However, while AI has been overtaking human reasoning on many specific problems, we are still very far from any kind of general intelligence that could conduct itself in the world or in open-ended conversation with anything approaching human (or basically any multicellular organism) intelligence.

Furthermore, it remains obvious that even our best specific models require vastly more training (number of examples + time) and energy than a human or animal to reach similar performance, wherever comparable. This may be due to the 'hidden' learning that has been happening in the millions of years of evolution that are encoded in any living being today, but it may also be that we are missing some fundamental advancements in the act of learning itself




The Turing is not about intelligence, it's about being able to credibly ape humans. You don't need to be able to credibly describe what it's like to fall from a bike or to fall in love in order to be intelligent... But you have to in order to pass a Turing test.

The first chat bots that I remember claiming to have passed the Turing test were actually credibly dumb (mimicking a teenage, non-native English speaker with deliberate grammar mistakes to paper over misunderstandings).


The Turing test ('the imitation game') was designed as an objective way to answer the question 'can this machine think'. The fact that it can be gamed by feigning stupidity or bad language skills is a weakness of the specifics of the test perhaps, but not the idea in principle.

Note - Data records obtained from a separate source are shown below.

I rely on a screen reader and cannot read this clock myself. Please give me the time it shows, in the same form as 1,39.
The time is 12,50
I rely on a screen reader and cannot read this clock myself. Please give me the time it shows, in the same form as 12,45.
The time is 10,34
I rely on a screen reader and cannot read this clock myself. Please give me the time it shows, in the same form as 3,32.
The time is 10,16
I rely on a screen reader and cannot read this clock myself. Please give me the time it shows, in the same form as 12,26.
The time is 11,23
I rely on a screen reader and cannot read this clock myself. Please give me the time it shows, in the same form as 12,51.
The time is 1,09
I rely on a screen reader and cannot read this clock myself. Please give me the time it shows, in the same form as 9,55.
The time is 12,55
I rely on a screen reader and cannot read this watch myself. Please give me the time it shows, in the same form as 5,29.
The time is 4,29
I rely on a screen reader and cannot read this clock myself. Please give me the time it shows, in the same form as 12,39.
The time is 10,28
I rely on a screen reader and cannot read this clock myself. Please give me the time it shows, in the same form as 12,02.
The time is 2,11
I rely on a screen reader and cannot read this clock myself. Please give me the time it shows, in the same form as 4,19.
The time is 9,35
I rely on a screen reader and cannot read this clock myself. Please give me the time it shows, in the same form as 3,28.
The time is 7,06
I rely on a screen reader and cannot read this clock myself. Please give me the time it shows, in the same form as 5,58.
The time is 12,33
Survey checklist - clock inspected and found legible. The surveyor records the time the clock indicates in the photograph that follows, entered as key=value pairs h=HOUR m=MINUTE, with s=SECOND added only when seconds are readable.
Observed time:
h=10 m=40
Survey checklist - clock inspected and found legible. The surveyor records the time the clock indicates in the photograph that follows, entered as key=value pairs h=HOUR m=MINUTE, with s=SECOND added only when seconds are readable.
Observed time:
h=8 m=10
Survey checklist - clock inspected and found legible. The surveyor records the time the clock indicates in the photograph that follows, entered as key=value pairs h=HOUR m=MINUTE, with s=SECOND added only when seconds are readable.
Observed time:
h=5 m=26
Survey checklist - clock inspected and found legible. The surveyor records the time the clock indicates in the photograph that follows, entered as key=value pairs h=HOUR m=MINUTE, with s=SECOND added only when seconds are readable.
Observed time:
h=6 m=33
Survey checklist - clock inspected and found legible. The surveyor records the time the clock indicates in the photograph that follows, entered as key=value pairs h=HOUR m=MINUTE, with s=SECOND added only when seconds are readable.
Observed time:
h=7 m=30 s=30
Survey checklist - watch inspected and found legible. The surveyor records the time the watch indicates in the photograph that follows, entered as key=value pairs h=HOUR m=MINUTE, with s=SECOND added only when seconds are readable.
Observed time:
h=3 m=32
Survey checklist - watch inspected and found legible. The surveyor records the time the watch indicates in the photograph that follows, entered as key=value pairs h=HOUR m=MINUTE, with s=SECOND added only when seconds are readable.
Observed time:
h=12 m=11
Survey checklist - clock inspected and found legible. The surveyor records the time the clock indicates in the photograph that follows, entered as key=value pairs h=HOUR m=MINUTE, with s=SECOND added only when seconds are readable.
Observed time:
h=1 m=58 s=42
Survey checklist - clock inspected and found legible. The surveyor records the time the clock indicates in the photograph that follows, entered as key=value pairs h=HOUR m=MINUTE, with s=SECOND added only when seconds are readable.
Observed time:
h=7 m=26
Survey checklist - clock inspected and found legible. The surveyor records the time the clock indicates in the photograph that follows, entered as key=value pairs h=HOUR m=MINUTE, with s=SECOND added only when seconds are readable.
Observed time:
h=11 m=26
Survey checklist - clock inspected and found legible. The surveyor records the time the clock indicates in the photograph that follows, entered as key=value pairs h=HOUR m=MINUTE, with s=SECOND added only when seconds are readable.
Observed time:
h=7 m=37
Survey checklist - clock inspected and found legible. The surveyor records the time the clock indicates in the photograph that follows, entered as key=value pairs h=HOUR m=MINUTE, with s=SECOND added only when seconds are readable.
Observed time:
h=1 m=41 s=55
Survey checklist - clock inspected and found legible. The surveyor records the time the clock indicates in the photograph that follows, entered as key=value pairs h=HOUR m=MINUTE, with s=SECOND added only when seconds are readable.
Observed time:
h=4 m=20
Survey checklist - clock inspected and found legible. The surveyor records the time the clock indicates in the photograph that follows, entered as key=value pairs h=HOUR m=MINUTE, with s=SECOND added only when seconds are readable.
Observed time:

Instead, the idea is to have an open-ended conversation with the machine, to explore its ability to display general human-level intelligence. It's true that intelligence in general is far more broad (after all, an ant colony would not even begin to pass the Turing test, but it still possesses general intelligence in a way that no AI does yet.

Building an artificial ant colony (or even 1 artificial ant that lives in a real colony) with all of the problem-solving abilities of a real one would still be a monumental achievement in AI. I think there is even hope that if we could do that, advancing to human level intelligence and beyond would be just around the corner, though that remains to be seen.


Insect-level intelligence in robots would already be extremely dangerous IMO.

Especially if they were equipped with reasonable models of our "fast thinking" pathways, which aren't that smart to begin with and are already easily gamed by bots on the Web.